Giunti ormai a un terzo della stagione, non diminuisce lo stupore per la drammatica situazione dalla quale il binomio Honda-Aston Martin non sembra riuscire a riemergere.
Gli anni di dominio della casa nipponica, quando le sue Power Unit spingevano la Red Bull verso vittorie a ripetizione, sembrano solo un lontano ricordo. Nel frattempo, le ambizioni di Lawrence Stroll di trasformare la propria squadra in un top team vengono frustrate gara dopo gara.
Nel corso di una recente intervista pubblicata da RacingNews365, il presidente di Honda Racing Corporation, Koji Watanabe, ha sintetizzato le cause che hanno contribuito all’attuale difficile situazione dichiarando:
"È importante riconoscere che la situazione attuale è fondamentalmente diversa da quando lavoravamo con Red Bull. Il regolamento è piuttosto difficile, abbiamo una nuova partnership con Aston Martin, il carburante è del nuovo partner Aramco e il lubrificante è Valvoline, anch’esso nuovo. Quindi tutto è nuovo per noi e non è facile".
Va ricordato che la Casa di Sakura aveva lasciato l’impegno diretto nella massima serie al termine della stagione 2021, lasciando a Red Bull e ad AlphaTauri il know-how per gestire e mantenere le Power Unit dal 2022 in poi, all’interno della nascente divisione Red Bull Powertrains, oggi divenuta costruttore indipendente.
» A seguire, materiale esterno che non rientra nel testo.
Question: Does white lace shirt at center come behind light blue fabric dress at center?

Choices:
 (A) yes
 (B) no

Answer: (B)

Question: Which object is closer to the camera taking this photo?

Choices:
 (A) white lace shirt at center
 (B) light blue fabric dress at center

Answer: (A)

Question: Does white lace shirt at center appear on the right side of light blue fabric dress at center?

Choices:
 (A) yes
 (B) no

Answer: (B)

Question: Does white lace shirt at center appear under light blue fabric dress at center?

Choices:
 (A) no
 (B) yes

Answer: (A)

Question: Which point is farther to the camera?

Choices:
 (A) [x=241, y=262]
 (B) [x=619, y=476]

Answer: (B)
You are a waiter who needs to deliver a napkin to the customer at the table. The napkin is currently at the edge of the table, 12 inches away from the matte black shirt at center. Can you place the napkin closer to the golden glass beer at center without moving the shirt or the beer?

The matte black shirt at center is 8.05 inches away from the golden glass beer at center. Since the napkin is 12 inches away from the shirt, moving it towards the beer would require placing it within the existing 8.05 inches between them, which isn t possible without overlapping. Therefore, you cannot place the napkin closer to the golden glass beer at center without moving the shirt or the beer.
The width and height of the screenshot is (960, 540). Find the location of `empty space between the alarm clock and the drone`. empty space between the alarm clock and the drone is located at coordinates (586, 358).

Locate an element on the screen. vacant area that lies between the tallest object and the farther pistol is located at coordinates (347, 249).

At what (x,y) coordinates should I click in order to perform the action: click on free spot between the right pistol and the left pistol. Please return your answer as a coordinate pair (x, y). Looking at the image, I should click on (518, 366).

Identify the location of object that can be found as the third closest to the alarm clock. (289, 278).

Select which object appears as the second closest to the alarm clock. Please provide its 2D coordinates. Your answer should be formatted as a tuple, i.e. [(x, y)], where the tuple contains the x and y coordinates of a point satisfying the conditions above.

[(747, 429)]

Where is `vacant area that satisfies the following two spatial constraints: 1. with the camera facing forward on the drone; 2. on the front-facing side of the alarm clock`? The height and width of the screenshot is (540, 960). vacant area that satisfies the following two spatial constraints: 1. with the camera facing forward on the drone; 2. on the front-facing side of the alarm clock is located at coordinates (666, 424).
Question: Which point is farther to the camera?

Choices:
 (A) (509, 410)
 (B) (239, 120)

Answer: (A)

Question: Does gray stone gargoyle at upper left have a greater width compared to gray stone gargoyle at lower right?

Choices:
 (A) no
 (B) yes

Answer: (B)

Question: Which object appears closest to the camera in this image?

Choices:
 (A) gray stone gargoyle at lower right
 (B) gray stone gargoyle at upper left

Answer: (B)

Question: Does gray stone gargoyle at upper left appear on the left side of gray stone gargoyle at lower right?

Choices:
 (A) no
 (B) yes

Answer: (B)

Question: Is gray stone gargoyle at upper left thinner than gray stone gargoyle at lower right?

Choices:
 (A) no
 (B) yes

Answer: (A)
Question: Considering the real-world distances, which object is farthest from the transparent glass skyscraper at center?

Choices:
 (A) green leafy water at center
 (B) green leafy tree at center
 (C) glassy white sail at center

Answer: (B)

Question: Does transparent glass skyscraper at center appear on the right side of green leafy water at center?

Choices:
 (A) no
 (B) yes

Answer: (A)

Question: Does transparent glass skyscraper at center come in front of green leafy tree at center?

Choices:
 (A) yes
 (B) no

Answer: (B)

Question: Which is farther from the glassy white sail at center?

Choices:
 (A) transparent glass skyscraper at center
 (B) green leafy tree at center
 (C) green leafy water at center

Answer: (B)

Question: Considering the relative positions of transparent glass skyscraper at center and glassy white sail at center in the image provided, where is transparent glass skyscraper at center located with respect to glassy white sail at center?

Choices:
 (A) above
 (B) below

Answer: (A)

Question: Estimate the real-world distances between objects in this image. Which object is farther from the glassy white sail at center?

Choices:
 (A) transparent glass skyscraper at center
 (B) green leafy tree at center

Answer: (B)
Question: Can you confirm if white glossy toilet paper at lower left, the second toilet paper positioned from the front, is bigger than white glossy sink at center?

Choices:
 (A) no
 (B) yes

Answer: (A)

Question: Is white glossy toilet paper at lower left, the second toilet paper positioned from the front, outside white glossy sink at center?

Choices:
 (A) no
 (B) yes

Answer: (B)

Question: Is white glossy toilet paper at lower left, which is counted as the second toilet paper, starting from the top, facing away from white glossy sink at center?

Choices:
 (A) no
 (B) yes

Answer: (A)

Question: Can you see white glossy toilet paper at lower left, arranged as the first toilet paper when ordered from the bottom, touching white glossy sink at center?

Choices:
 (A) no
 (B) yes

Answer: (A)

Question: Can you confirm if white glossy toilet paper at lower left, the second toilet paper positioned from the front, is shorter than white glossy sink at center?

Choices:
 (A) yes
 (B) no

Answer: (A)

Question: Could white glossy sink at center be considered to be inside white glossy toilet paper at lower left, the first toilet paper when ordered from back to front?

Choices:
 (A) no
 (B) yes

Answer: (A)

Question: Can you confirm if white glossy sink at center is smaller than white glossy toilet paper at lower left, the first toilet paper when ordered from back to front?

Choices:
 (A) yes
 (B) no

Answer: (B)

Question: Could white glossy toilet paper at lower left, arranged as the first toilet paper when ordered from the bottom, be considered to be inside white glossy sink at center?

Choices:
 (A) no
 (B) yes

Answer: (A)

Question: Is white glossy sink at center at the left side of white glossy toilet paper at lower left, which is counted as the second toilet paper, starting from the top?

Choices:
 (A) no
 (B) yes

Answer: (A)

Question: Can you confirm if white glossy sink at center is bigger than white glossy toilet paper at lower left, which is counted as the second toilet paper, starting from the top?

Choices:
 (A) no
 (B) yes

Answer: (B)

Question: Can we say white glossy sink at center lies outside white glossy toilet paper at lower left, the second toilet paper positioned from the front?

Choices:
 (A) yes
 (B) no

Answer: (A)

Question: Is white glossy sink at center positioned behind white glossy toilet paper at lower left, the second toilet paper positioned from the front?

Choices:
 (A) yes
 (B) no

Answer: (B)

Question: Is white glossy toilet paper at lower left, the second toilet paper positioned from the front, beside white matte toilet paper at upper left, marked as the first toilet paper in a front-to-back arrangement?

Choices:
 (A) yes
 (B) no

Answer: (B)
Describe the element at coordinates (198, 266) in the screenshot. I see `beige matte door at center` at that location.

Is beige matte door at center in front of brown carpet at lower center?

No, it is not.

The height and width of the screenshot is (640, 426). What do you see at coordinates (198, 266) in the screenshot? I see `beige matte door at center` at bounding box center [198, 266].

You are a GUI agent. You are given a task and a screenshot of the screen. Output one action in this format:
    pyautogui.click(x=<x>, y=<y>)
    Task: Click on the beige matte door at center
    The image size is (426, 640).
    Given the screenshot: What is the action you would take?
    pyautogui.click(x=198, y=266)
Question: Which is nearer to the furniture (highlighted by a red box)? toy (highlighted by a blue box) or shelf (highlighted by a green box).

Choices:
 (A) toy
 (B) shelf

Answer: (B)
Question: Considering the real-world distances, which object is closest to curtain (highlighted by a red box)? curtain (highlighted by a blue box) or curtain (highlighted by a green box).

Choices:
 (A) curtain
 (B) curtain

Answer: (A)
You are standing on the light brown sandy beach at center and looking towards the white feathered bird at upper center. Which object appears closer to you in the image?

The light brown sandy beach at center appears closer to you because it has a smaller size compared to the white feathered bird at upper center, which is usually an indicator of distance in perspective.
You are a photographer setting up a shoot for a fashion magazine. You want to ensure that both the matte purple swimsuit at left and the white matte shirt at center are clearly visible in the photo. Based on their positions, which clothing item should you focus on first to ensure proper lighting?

Tuttavia la nascita dell’attuale regolamento legato alle Power Unit ha spinto Honda a un clamoroso dietrofront, annunciando già al termine del 2022 un rientro in Formula 1 concretizzatosi nella partnership con Aston Martin – ma comunque in ritardo rispetto a quanto necessario per competere al vertice.
Un’affannosa rincorsa confermata dallo stesso Watanabe con queste parole:
"Il nostro ritiro ha causato un ritardo di preparazione che richiede tempo per essere colmato. La partenza tardiva dello sviluppo, il tempo necessario per ricostruire strutture, competenze e riportare all’interno i talenti necessari hanno rappresentato un fattore significativo che ha portato all’attuale situazione".